Implications for Emerging Tech Companies
Given that the law is so new, there are still many questions regarding how it will be interpreted, such as how courts will define “other mutually agreed upon consideration.” That said, the law’s enactment has already significantly affected how many companies, including start-up and emerging technology companies, are recruiting and hiring and approaching corporate deal-making.
For example, because the law contains fairly stringent technical requirements, some start-ups are taking the view that the law’s mandates are simply too onerous. Even complying with the law’s 10-day notice requirements can be challenging in the fast-paced start-up world where companies often need to make hires “on the spot.”
Further, many start-ups have expressed considerable reluctance to enter into non-competes requiring a potential payout of “garden leave” years down the road when the company may not be able to forecast its financial condition beyond the next few months. While this hesitation is reasonable, such companies should keep in mind that the law allows for an employer to choose not to enforce the non-competition agreement and therefore pay no garden leave, if the agreement is so structured.
Other employers, including those within the emerging technology space, are finding that they can achieve their goals (i.e., protecting confidential and proprietary information and relationships with clients, customers, or employees), without entering into non-competition agreements.
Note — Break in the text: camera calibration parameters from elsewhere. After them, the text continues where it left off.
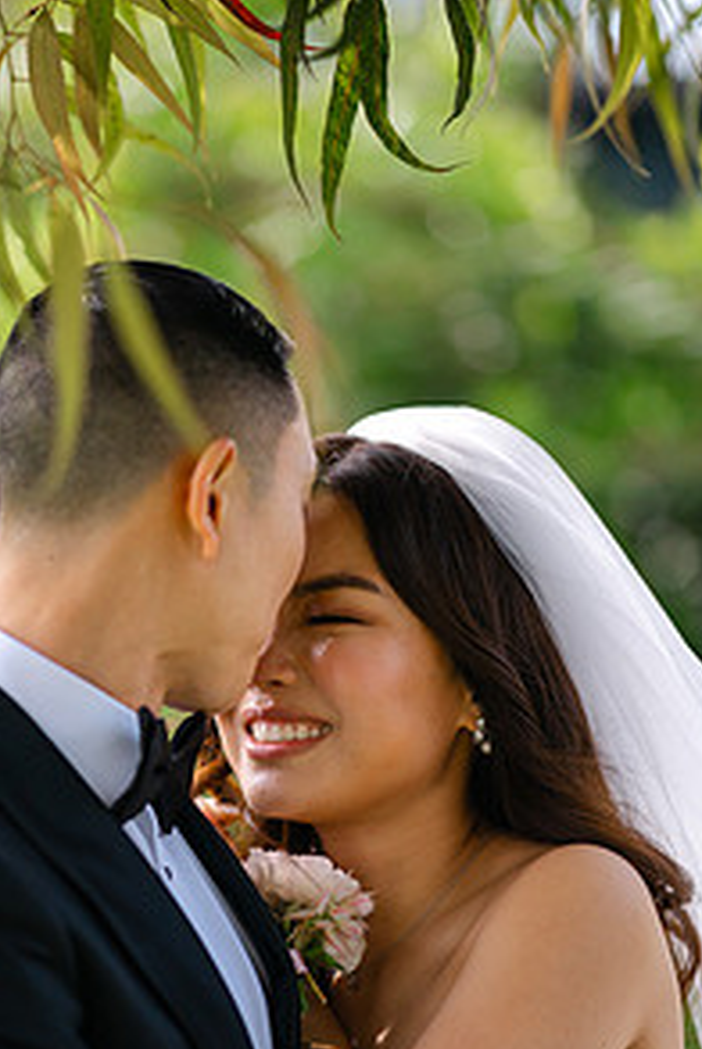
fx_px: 4698
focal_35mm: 161
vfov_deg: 12.7
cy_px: 687
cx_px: 276
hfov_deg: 8.5
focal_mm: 105
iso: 80
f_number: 1.4
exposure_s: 1/8000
The new law applies only to non-competition agreements, and expressly does not cover non-solicitation or nondisclosure agreements, which can often be used by employers, particularly within the technology industry, to protect intellectual property and client and employee relationships. In other cases, sometimes in the life-science sphere, companies simply do not believe that such agreements will adequately protect the disclosure of their intellectual property should one of their employees choose to jump to a competitor. In such instances, companies are proceeding with ensuring that valid non-compete agreements under the new law are in place.
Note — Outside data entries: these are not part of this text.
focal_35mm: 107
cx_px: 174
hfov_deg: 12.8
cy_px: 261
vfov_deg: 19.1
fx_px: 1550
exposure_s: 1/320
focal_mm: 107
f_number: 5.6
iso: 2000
Of course, within certain technology sectors, non-compete agreements had fallen out of favor years ago, particularly because many tech-related deals involved California companies where non-competition agreements have long been prohibited. These companies are having less difficulty adjusting to the new law. In other cases, however, investors are still insisting on having in place non-competition agreements “to the extent permitted by law” or, “to the maximum extent permitted by law.” Such clauses pose particular challenges given that, without a more developed body of case law interpreting the new law, it is challenging to agree on exactly what the law allows at this point.
Key Takeaways for Emerging Tech Companies
Because parties cannot contract out of the new law by way of a choice of law provision, and particularly as it applies to employees and independent contractors alike, the law has broad-reaching implications for every company doing business in Massachusetts. Following are considerations for start-up and emerging technology companies:
- Think strategically about how, if at all, to utilize and enforce non-competes with respect to employees, including considering whether the business interests the company seeks to protect may be adequately guarded by alternative means (i.e., a non-solicitation or nondisclosure agreement);
- Update standard employment agreements, offer letters, and other HR documents to be compliant with the new law;
- Consider carefully whether prospective employees are subject to valid non-competes, as hiring or soliciting an employee subject to such an agreement could lead to having to rescind employment offers or, worse yet, expensive and time-consuming litigation.